ISLAMABAD — Iran has slapped Pakistan with a final notice to finish its part of a cross-border gas pipeline or face international arbitration, and possibly billions of dollars in fines.
Tehran’s warning is the neighbors’ latest flare-up over the long-delayed 1,900-kilometer (1,180-mile) pipeline, a project seen as critical to Pakistan’s energy needs as its own proven gas reserves are set to run dry in a little over a decade.
Iran has said it spent $2 billion building its 1,150-kilometer share of the pipeline, inaugurated in 2013, but Pakistan’s portion remains unbuilt due to U.S. sanctions against Tehran over its nuclear program.
Last year, Islamabad invoked a force majeure clause to suspend its contractual obligations, citing factors beyond its control. Tehran immediately rejected the move.
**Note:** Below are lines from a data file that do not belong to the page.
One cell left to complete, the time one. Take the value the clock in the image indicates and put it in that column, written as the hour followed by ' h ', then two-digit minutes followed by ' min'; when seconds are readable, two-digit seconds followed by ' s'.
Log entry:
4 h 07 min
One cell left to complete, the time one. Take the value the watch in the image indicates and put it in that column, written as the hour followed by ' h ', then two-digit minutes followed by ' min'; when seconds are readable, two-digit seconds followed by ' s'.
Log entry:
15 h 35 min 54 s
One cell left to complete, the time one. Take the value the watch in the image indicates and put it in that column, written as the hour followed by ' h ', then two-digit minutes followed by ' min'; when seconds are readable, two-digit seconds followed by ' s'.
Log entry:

Then, in February, Pakistan announced it was starting construction on the 80-kilometer first phase of the pipeline within its borders.
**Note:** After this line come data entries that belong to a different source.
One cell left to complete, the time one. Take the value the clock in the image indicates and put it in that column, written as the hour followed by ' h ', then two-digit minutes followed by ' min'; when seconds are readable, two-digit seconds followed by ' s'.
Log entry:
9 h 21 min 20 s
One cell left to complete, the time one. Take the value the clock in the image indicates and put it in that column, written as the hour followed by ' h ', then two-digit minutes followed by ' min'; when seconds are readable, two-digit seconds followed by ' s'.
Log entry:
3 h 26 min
The following month, Donald Lu, the U.S. assistant secretary of state for South and Central Asian Affairs, cautioned Pakistan against importing gas from Iran, which has some of the world’s biggest reserves. Since then, no further work has been done on Pakistan’s share of the pipeline.
Now, Iran is threatening to take its case to the International Court of Arbitration if Pakistan doesn’t meet a looming deadline to finish the pipeline. Pakistan had in 2014 asked for a 10-year extension to build the pipeline, which expires this month.
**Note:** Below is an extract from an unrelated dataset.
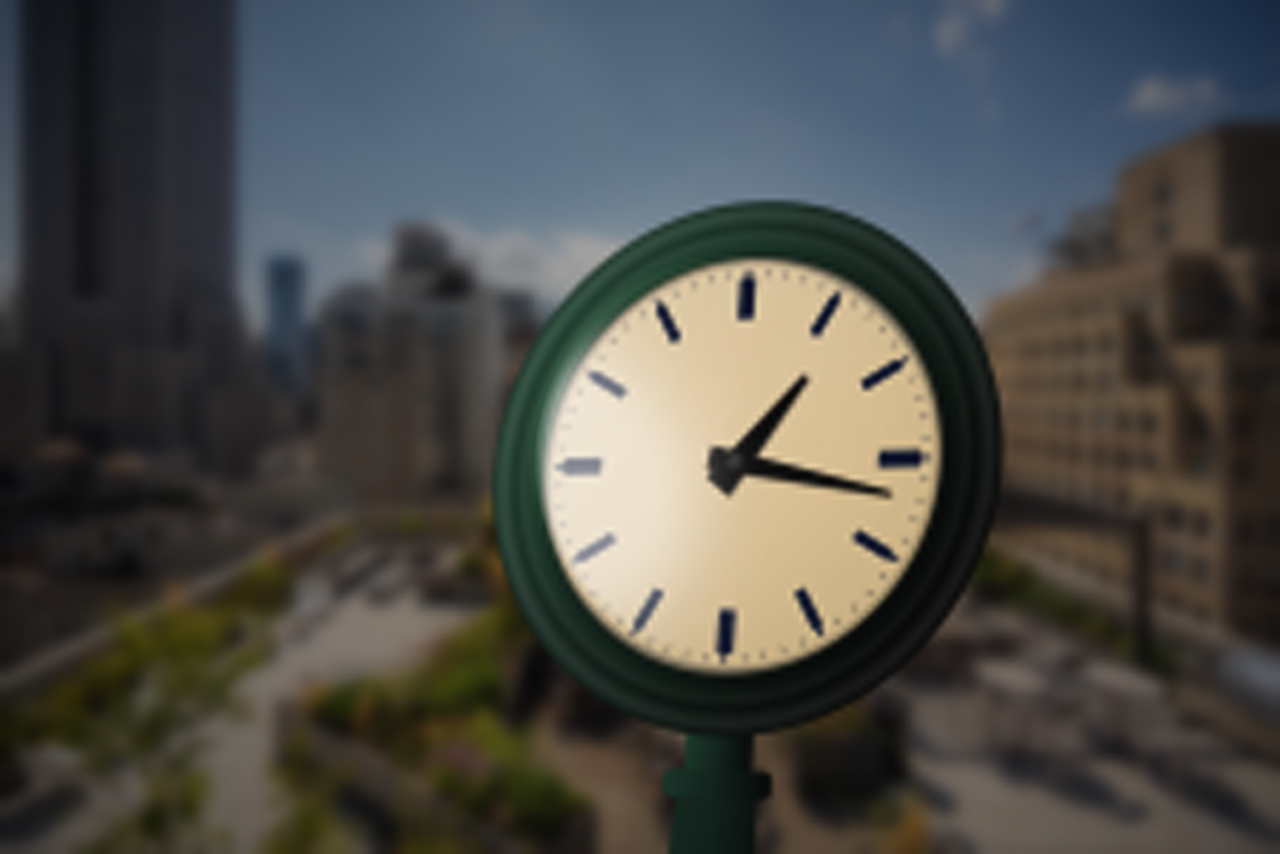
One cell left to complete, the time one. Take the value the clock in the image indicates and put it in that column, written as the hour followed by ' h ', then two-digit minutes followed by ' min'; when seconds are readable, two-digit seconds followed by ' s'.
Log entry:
1 h 17 min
Pakistani officials face a delicate balance trying to avoid Washington’s ire over doing business with Iran but they also want to sidestep huge court fines that would hammer the crisis-hit economy — Islamabad recently agreed to a $7 billion International Monetary Fund (IMF) bailout.
“Iran’s case is pretty much straight forward that Pakistan has violated the terms of a bilateral agreement for which it can be sued as clearly mentioned in the written contract,” Ikram ul Haq, an expert on economy and taxation who holds a doctorate in law, told Nikkei Asia.
Local media have said the Paris-based court could impose penalties of up to $18 billion on Pakistan if it loses the case. Those figures are based on contractual daily penalties for not completing the project, plus interest and damages.
“Pakistan and Iran have robust channels of communication, including [on the pipeline notice],” a spokesperson for Pakistan’s Ministry of Foreign Affairs said in a statement on Thursday. “We have always said we would like to resolve all issues through friendly consultations.”
A government official privy to the late August notice told Nikkei that Islamabad was taking it seriously and exploring its options, but added that the $18 billion figure was “pure speculation.”
In 2019, the arbitration court ordered Pakistan to pay an Australian mining company nearly $6 billion over a breach of contract after it yanked the firm’s access to a copper and gold mine. It later agreed to pay $1 billion to the company’s parent as part of a settlement.
The U.S. sanctions are the linchpin of Washington’s broader bid to isolate Iran on the global stage, and the pipeline “has become a casualty of this strategy,” said Ahsan Hamid Durrani, executive director of Islamabad-based Policy Research Center.
Hampered by the sanctions, Iranian traders smuggle up to $1 billion worth natural gas into Pakistan annually, according to a report earlier this year by Pakistani intelligence agencies.
Pakistan would struggle to get a sanctions waiver from Washington that would allow it to finish the pipeline project, Haq said.
“Pakistan is economically weak and dependent on the IMF,” he added. “Unlike India, Pakistan cannot get any waiver from America.”
Durrani agreed Islamabad has little room to maneuver, with countries under IMF programs expected to comply with international sanctions.
“Pakistan doesn’t have any leverage with the U.S. to circumvent the current sanctions regime,” he said. “With the IMF loan agreement still in process. Pakistan needs every ounce of support from the U.S. and … cannot jeopardize that by violating the sanctions.”